▸ What the task asks
An exact restatement of all the data is required, with the pictures left out.

▬▬▬

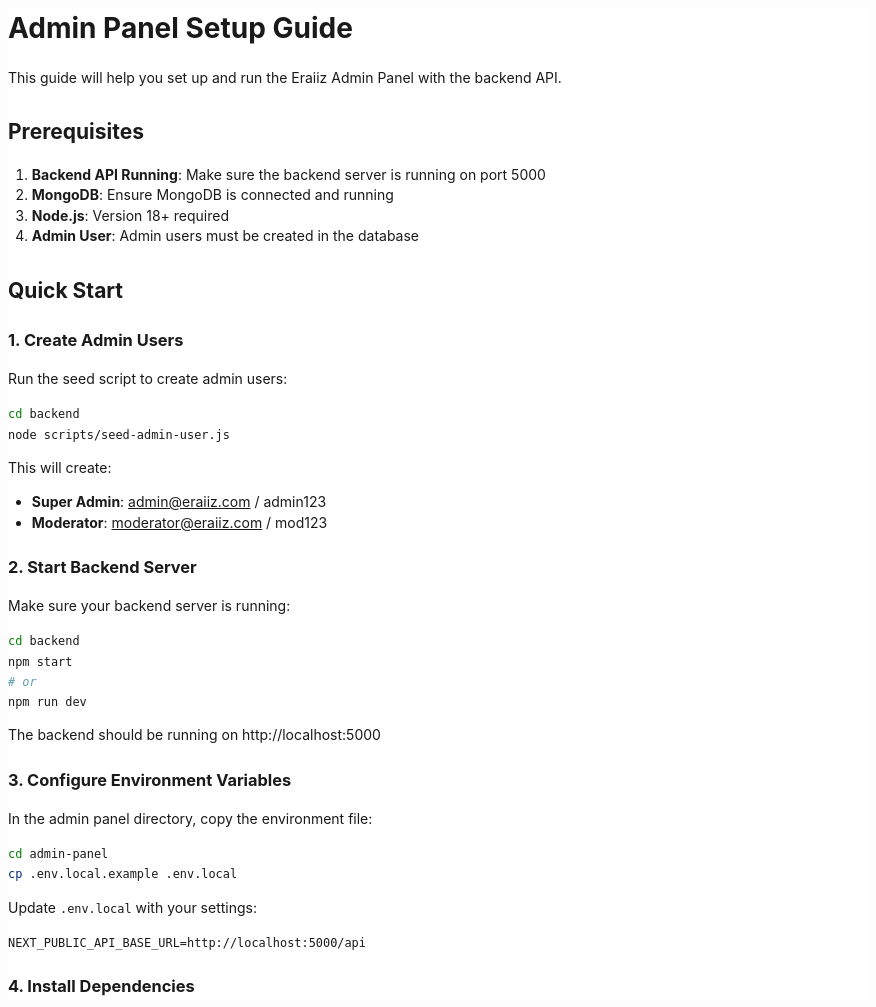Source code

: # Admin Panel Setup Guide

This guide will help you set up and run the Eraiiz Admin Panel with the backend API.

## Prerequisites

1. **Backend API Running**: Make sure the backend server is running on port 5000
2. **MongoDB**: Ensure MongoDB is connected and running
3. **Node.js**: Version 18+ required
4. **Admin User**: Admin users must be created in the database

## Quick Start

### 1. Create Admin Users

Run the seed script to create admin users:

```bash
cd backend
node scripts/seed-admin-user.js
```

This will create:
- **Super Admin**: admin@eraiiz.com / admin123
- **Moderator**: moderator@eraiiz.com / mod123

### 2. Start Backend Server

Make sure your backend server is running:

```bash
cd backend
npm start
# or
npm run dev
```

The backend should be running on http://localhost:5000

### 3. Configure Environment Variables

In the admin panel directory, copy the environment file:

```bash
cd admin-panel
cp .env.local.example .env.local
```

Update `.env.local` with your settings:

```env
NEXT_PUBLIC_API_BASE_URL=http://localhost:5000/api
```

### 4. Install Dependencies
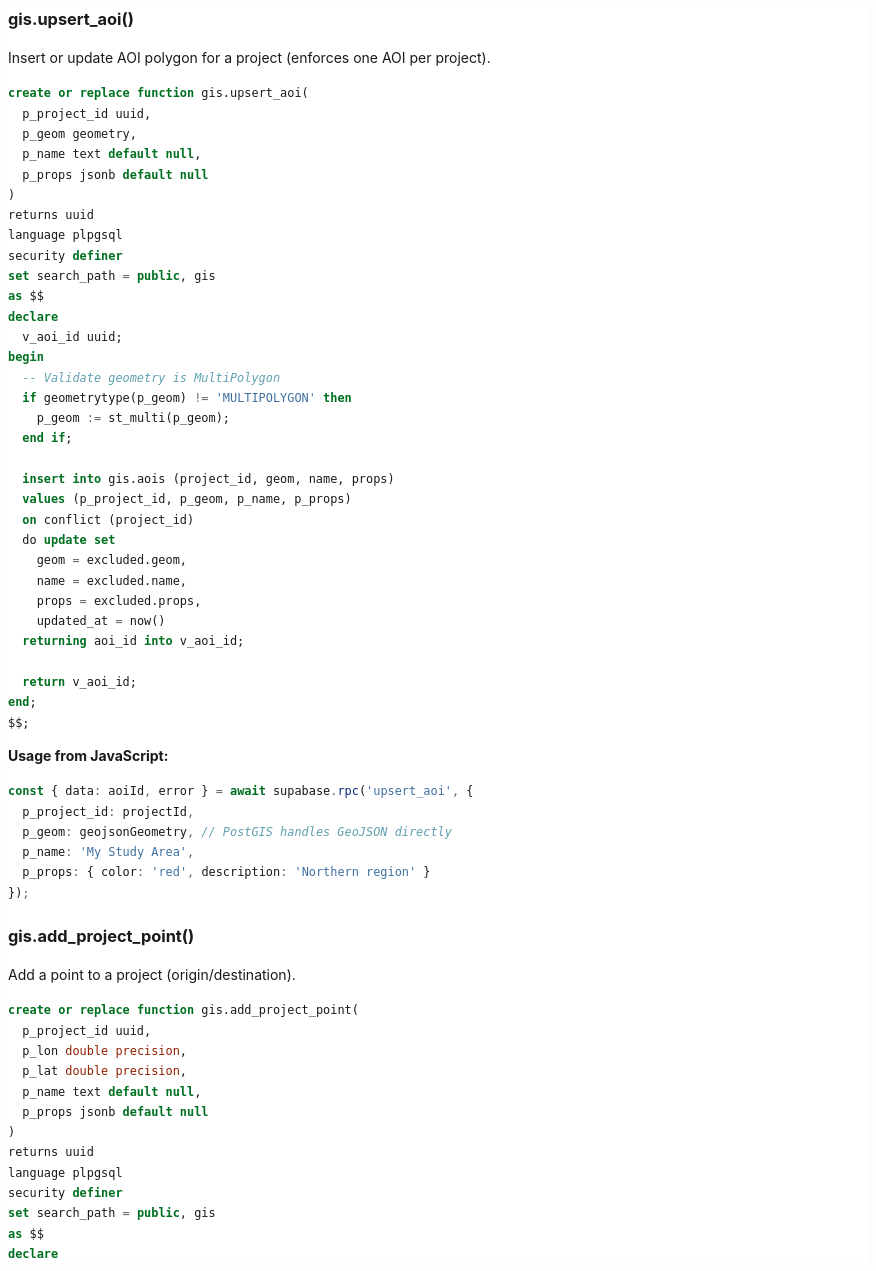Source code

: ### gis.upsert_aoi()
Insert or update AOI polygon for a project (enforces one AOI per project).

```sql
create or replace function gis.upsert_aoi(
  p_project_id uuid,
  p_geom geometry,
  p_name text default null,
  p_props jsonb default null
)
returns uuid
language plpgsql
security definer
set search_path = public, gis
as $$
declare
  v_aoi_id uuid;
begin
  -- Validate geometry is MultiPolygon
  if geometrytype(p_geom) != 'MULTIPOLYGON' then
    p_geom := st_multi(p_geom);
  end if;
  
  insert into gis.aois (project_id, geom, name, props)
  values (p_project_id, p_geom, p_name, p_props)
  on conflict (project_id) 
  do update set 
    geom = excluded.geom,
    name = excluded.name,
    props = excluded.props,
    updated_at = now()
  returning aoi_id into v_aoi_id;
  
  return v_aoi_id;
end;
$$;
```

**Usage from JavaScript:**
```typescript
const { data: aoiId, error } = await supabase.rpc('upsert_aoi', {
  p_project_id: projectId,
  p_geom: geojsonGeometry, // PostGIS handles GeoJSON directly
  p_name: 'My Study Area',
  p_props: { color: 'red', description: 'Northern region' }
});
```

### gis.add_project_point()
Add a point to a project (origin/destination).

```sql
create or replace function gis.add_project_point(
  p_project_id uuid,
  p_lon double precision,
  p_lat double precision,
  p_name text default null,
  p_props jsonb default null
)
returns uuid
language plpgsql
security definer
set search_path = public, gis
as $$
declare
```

▬▬▬

▸ Response below
Source code

: # Admin Panel Setup Guide

This guide will help you set up and run the Eraiiz Admin Panel with the backend API.

## Prerequisites

1. **Backend API Running**: Make sure the backend server is running on port 5000
2. **MongoDB**: Ensure MongoDB is connected and running
3. **Node.js**: Version 18+ required
4. **Admin User**: Admin users must be created in the database

## Quick Start

### 1. Create Admin Users

Run the seed script to create admin users:

```bash
cd backend
node scripts/seed-admin-user.js
```

This will create:
- **Super Admin**: admin@eraiiz.com / admin123
- **Moderator**: moderator@eraiiz.com / mod123

### 2. Start Backend Server

Make sure your backend server is running:

```bash
cd backend
npm start
# or
npm run dev
```

The backend should be running on http://localhost:5000

### 3. Configure Environment Variables

In the admin panel directory, copy the environment file:

```bash
cd admin-panel
cp .env.local.example .env.local
```

Update `.env.local` with your settings:

```env
NEXT_PUBLIC_API_BASE_URL=http://localhost:5000/api
```

### 4. Install Dependencies
Source code

: ### gis.upsert_aoi()
Insert or update AOI polygon for a project (enforces one AOI per project).

```sql
create or replace function gis.upsert_aoi(
  p_project_id uuid,
  p_geom geometry,
  p_name text default null,
  p_props jsonb default null
)
returns uuid
language plpgsql
security definer
set search_path = public, gis
as $$
declare
  v_aoi_id uuid;
begin
  -- Validate geometry is MultiPolygon
  if geometrytype(p_geom) != 'MULTIPOLYGON' then
    p_geom := st_multi(p_geom);
  end if;
  
  insert into gis.aois (project_id, geom, name, props)
  values (p_project_id, p_geom, p_name, p_props)
  on conflict (project_id) 
  do update set 
    geom = excluded.geom,
    name = excluded.name,
    props = excluded.props,
    updated_at = now()
  returning aoi_id into v_aoi_id;
  
  return v_aoi_id;
end;
$$;
```

**Usage from JavaScript:**
```typescript
const { data: aoiId, error } = await supabase.rpc('upsert_aoi', {
  p_project_id: projectId,
  p_geom: geojsonGeometry, // PostGIS handles GeoJSON directly
  p_name: 'My Study Area',
  p_props: { color: 'red', description: 'Northern region' }
});
```

### gis.add_project_point()
Add a point to a project (origin/destination).

```sql
create or replace function gis.add_project_point(
  p_project_id uuid,
  p_lon double precision,
  p_lat double precision,
  p_name text default null,
  p_props jsonb default null
)
returns uuid
language plpgsql
security definer
set search_path = public, gis
as $$
declare
```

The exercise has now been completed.